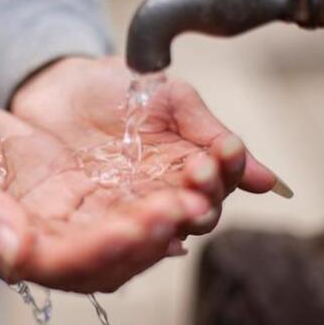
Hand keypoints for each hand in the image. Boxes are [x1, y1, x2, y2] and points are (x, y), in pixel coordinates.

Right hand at [0, 73, 215, 292]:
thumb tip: (17, 255)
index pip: (53, 263)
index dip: (94, 251)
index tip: (133, 227)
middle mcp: (35, 246)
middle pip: (97, 262)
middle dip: (141, 241)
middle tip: (181, 211)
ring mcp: (58, 226)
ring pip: (116, 245)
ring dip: (154, 229)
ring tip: (192, 202)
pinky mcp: (76, 203)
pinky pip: (119, 215)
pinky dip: (149, 211)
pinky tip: (179, 197)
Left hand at [12, 57, 292, 236]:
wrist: (57, 86)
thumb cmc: (115, 88)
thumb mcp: (168, 97)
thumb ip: (207, 131)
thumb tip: (266, 179)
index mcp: (183, 165)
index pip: (217, 184)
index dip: (224, 172)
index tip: (221, 153)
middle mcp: (160, 193)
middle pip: (194, 215)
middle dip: (201, 199)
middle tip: (197, 178)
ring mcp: (125, 207)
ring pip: (159, 230)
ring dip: (171, 221)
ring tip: (175, 207)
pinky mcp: (88, 218)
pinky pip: (114, 236)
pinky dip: (132, 238)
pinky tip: (140, 231)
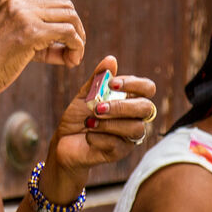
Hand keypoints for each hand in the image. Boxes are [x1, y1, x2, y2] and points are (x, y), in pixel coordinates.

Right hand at [0, 0, 85, 97]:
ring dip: (79, 39)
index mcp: (11, 4)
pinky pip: (68, 33)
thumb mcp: (16, 46)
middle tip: (75, 51)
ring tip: (73, 59)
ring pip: (70, 17)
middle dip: (77, 29)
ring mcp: (24, 16)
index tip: (66, 47)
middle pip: (65, 6)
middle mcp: (18, 5)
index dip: (65, 25)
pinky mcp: (31, 32)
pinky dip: (76, 47)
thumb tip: (70, 48)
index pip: (51, 6)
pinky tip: (71, 62)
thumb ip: (40, 42)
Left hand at [37, 57, 156, 201]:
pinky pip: (117, 144)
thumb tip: (111, 59)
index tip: (112, 84)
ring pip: (135, 128)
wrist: (63, 141)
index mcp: (130, 99)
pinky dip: (99, 138)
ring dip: (109, 123)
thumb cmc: (78, 116)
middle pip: (146, 108)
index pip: (148, 88)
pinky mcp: (120, 152)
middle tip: (98, 108)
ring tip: (90, 122)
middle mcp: (135, 117)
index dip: (134, 84)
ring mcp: (129, 136)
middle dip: (121, 107)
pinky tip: (88, 136)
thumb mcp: (85, 95)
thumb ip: (98, 79)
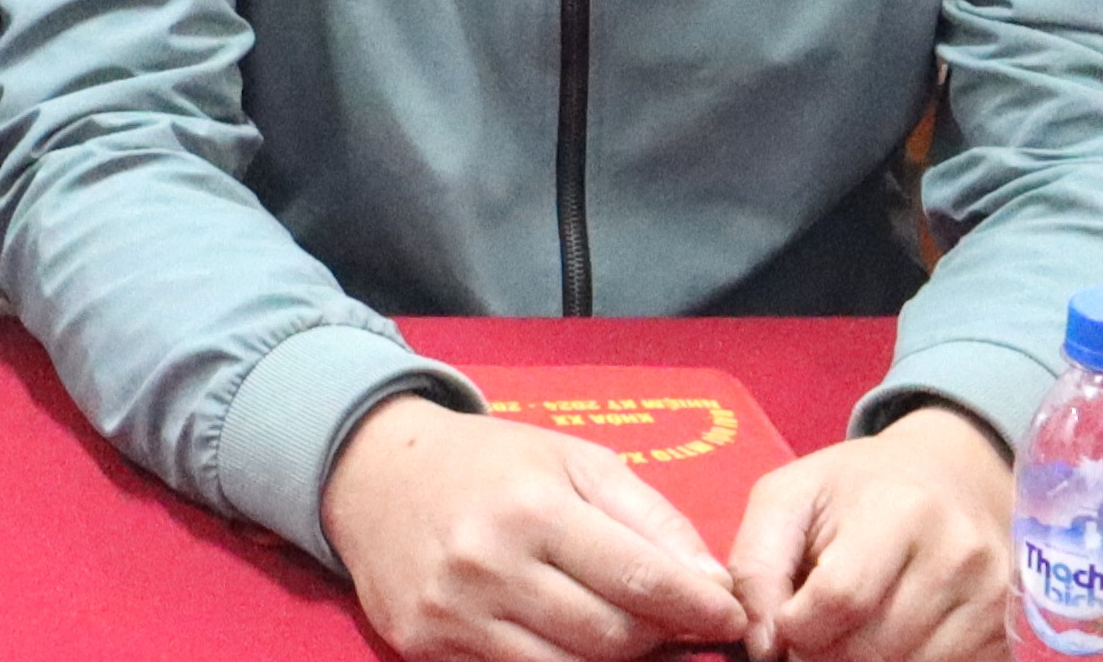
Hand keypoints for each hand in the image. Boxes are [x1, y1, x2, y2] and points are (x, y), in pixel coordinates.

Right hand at [323, 395, 748, 661]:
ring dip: (616, 661)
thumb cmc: (490, 464)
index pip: (640, 579)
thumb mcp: (574, 460)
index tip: (730, 619)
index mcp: (533, 507)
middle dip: (661, 640)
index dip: (698, 609)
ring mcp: (455, 614)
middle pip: (611, 638)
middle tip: (681, 628)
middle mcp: (489, 564)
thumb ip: (650, 518)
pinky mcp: (427, 647)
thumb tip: (713, 586)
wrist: (372, 472)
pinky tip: (575, 643)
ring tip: (633, 636)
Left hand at [735, 407, 1010, 661]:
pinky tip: (891, 634)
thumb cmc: (855, 487)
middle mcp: (958, 552)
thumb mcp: (789, 498)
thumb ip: (756, 565)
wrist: (948, 476)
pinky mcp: (1007, 629)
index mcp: (900, 508)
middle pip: (873, 646)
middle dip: (827, 651)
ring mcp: (991, 595)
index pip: (839, 599)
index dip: (797, 627)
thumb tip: (761, 645)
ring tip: (853, 626)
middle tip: (817, 628)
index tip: (787, 619)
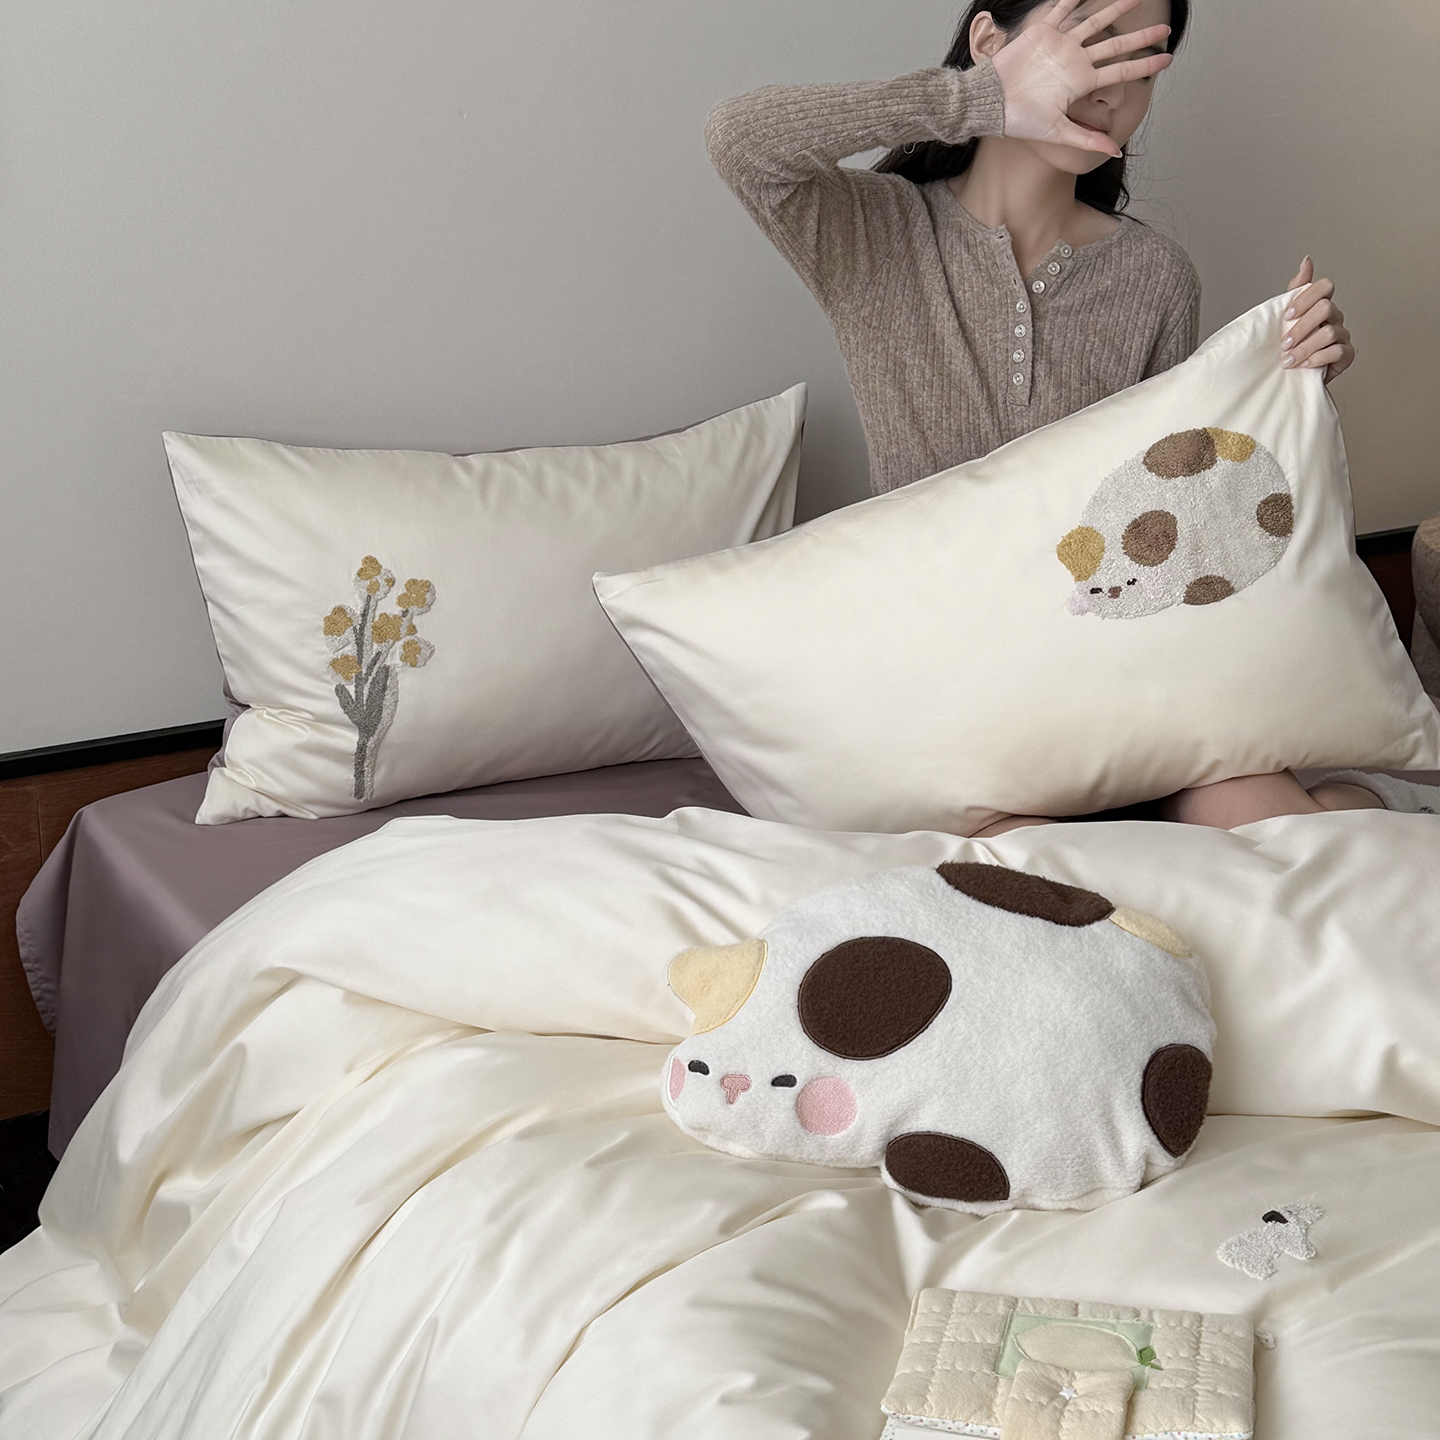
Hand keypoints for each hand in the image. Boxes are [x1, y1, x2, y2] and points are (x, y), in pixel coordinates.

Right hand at [990, 0, 1172, 157]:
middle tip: (1164, 30)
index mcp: (1081, 82)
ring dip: (1116, 8)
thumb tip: (1117, 153)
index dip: (1145, 65)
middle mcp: (1075, 61)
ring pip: (1095, 21)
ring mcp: (1061, 45)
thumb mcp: (1057, 132)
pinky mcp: (1042, 31)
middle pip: (1116, 45)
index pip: (1120, 71)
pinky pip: (1062, 7)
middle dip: (1141, 38)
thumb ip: (1087, 139)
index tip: (1167, 60)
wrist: (990, 103)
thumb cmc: (1020, 120)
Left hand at [1282, 257, 1354, 384]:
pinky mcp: (1346, 354)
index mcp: (1320, 305)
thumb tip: (1307, 260)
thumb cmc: (1289, 346)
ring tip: (1288, 360)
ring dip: (1304, 347)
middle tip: (1284, 344)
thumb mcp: (1286, 319)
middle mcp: (1335, 317)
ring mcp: (1342, 335)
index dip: (1306, 298)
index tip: (1287, 316)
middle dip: (1301, 328)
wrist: (1290, 377)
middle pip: (1325, 308)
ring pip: (1329, 332)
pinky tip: (1304, 366)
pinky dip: (1317, 358)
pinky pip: (1337, 351)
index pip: (1324, 286)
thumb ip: (1295, 290)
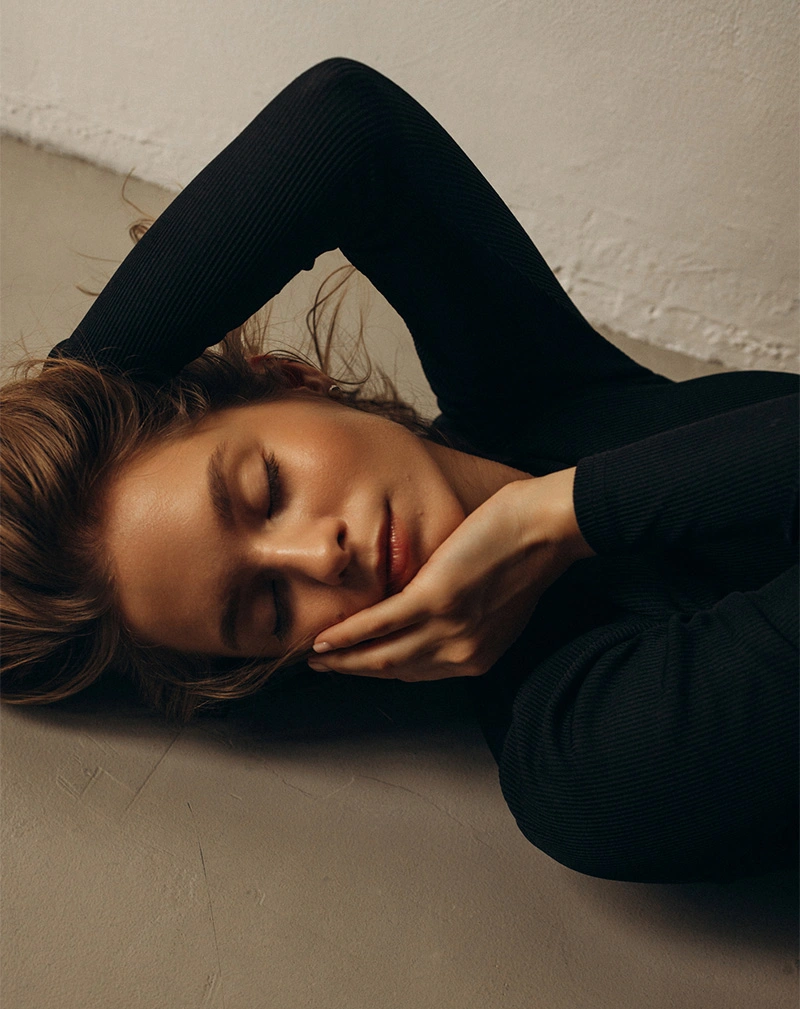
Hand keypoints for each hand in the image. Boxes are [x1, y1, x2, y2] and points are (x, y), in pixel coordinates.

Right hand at [307, 467, 594, 680]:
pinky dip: (348, 634)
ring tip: (316, 657)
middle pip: (394, 669)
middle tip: (322, 668)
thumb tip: (430, 616)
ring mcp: (448, 629)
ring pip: (382, 653)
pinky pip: (380, 623)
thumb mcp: (496, 604)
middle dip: (354, 671)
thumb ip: (464, 621)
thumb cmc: (525, 554)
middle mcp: (462, 653)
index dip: (381, 670)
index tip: (355, 665)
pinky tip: (324, 639)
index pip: (418, 671)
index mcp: (477, 655)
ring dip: (344, 659)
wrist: (545, 528)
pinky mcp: (434, 599)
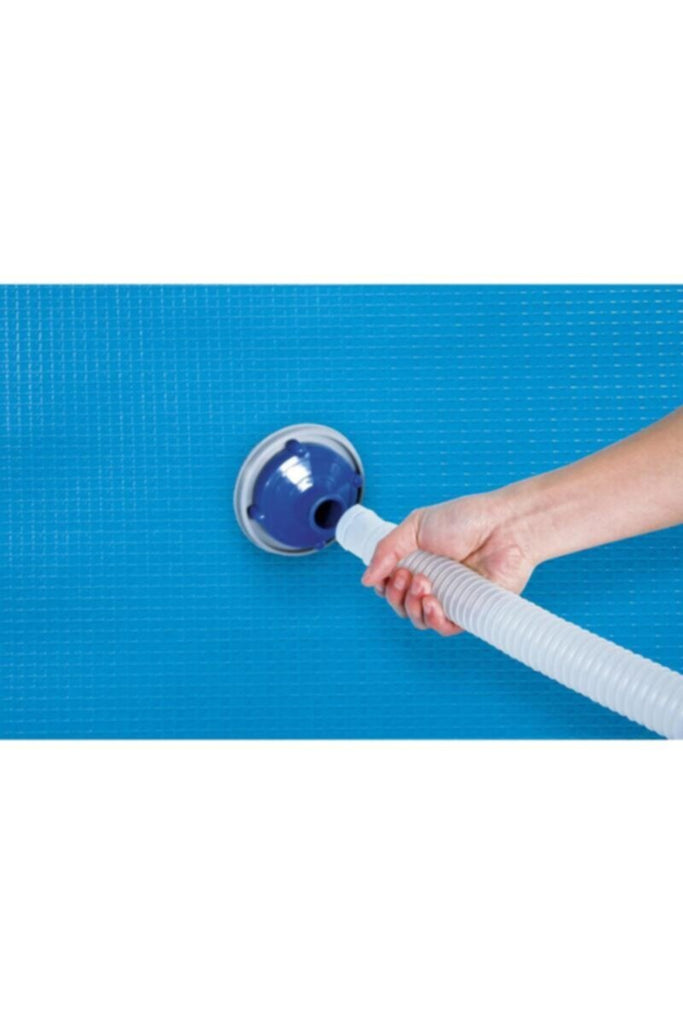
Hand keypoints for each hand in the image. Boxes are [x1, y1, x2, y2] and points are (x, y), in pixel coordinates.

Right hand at [360, 493, 535, 635]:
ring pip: (420, 620)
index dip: (385, 585)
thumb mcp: (416, 525)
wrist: (504, 527)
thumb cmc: (466, 519)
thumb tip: (367, 579)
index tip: (394, 572)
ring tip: (426, 586)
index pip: (390, 586)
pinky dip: (434, 621)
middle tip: (412, 576)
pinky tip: (434, 605)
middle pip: (401, 605)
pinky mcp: (470, 610)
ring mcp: (451, 597)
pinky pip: (445, 628)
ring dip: (413, 607)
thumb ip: (387, 550)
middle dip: (398, 595)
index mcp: (418, 562)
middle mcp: (433, 582)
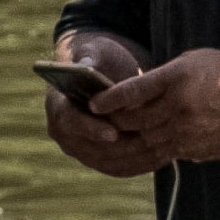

^^^^^^^^^^^^^^^^

_YOUR ASSIGNMENT_.
Every line in the data that holds the string "Right" should be returned.

_YOUR RESPONSE_.
Right hand at [0, 73, 215, 292]:
Right hand at [0, 0, 85, 97]:
Right hand at [323, 395, 748, 661]:
Right hand at [990, 0, 1172, 157]:
Right hand at [307, 467, 594, 680]:
Right hand at [360, 493, 535, 635]:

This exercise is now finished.